Single-use plastic products are half of the plastic production.
The billions upon billions of items of plastic waste choking our oceans, lakes, and rivers and piling up on land are more than unsightly and harmful to plants and wildlife. Plastic pollution is very real and single-use plastics are small but have a large impact.
The following 9 facts shed light on how single-use plastic is a large problem that most people are a part of.
- In 2016, world plastics production totaled around 335 million tons. Roughly half of the annual plastic production is destined for a single-use product.
- Humans buy about 1,000,000 plastic bottles per minute in total. Only about 23% of plastic bottles are recycled within the U.S.

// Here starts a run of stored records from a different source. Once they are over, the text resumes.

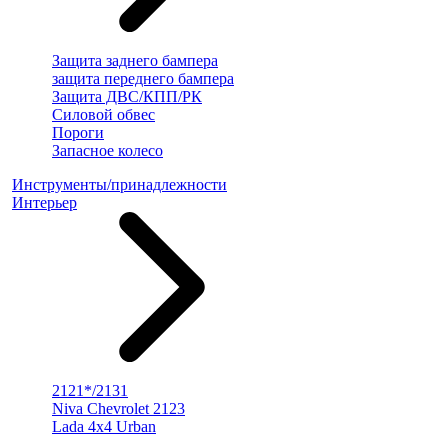
Защита заднего бампера
защита переднего бампера
Защита ДВС/КПП/РК
Силовой обвес
Пороги
Запасное колесо
Инструменты/принадлежности
Интерьер
2121*/2131
Niva Chevrolet 2123
Lada 4x4 Urban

- Americans purchase about 50 billion water bottles per year, averaging about 13 bottles per month for every person in the U.S.! That means by using a reusable water bottle, you could save an average of 156 plastic bottles annually.

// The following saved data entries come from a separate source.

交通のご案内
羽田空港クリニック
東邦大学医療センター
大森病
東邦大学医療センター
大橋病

- It is estimated that 4 trillion plastic bags are used worldwide annually. Only 1% of plastic bags are returned for recycling. Americans throw away 100 billion plastic bags annually. That’s about 307 bags per person!
- Half a million straws are used in the U.S. every day. Refusing straws is becoming a trending practice!
- 500 billion disposable cups are consumed every year. Americans alone throw away 25 billion styrofoam coffee cups every year. Styrofoam cannot be completely recycled. Most of the Styrofoam disposed of today will still be present in landfills 500 years from now.
- Plastic packaging was 42% of all non-fiber plastic produced in 2015, and it also made up 52% of plastics thrown away.
- A full 32% of the 78 million tons of plastic packaging produced annually is left to flow into our oceans; the equivalent of pouring one garbage truck of plastic into the ocean every minute. This is expected to increase to two per minute by 2030 and four per minute by 2050. By 2050, this could mean there will be more plastic than fish in the world’s oceans.
- Even when single-use plastics are sent to landfills (there are 3,091 active landfills in the U.S. alone), they aren’t harmless. Landfill liners can leak harmful pollutants into the watershed and plastics on the tops of landfills can be carried away by the wind. The best way to curb single-use plastic pollution is to reduce your personal plastic consumption!